Stored items
--------

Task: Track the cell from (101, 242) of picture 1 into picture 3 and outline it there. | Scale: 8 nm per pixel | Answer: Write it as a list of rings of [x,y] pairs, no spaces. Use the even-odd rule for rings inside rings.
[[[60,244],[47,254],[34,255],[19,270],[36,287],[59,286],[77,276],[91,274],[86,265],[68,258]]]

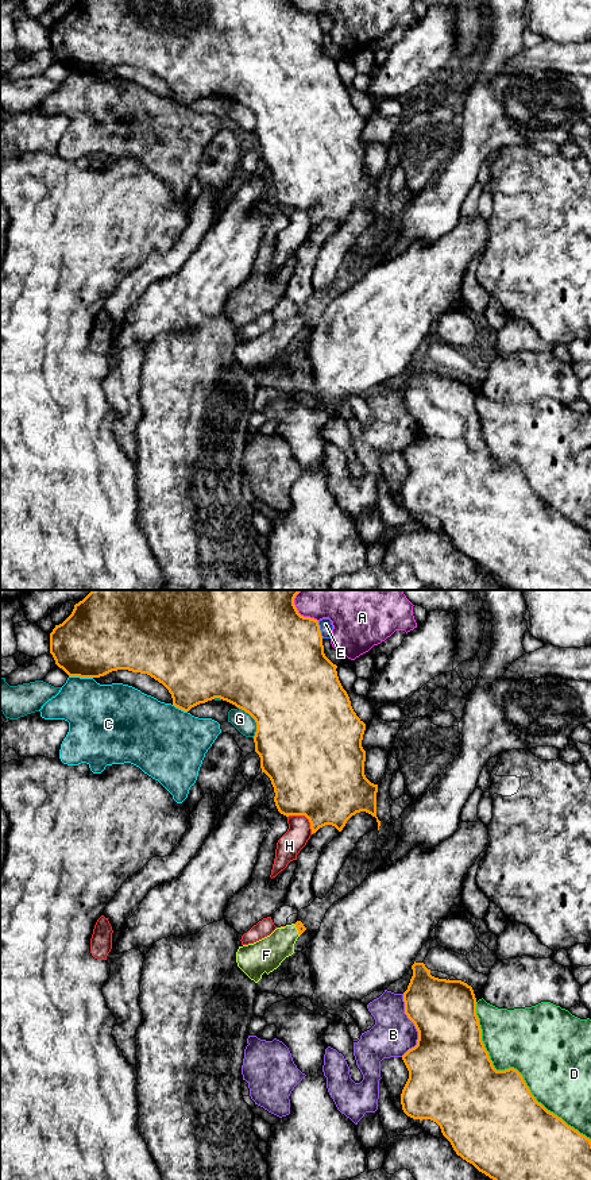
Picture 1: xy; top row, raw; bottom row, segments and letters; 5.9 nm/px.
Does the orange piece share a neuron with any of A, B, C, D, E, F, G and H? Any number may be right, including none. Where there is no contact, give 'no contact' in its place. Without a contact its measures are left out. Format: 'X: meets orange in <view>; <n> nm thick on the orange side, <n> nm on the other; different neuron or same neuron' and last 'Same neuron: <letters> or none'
A: meets orange in xy; 500 nm thick on the orange side, 190 nm on the other; different neuron
B: meets orange in xy; 400 nm thick on the orange side, 260 nm on the other; different neuron
C: meets orange in xy; 420 nm thick on the orange side, 360 nm on the other; different neuron
D: meets orange in xy; 440 nm thick on the orange side, 460 nm on the other; different neuron
E: meets orange in xy; 480 nm thick on the orange side, 80 nm on the other; different neuron
F: meets orange in xy; 50 nm thick on the orange side, 200 nm on the other; same neuron
G: meets orange in xy; 500 nm thick on the orange side, 110 nm on the other; different neuron
H: meets orange in xy; 500 nm thick on the orange side, 140 nm on the other; different neuron
Same neuron: F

--------

Repeat the records above exactly, from the first line through the line that contains "Picture 1: xy;", and leave out the pictures.

*RESPONSE BELOW:*
Task: Track the cell from (101, 242) of picture 1 into picture 3 and outline it there. | Scale: 8 nm per pixel | Answer: Write it as a list of rings of [x,y] pairs, no spaces. Use the even-odd rule for rings inside rings.
[[[60,244],[47,254],[34,255],[19,270],[36,287],[59,286],[77,276],[91,274],[86,265],[68,258]]]

Picture 1: xy; top row, raw; bottom row, segments and letters; 5.9 nm/px.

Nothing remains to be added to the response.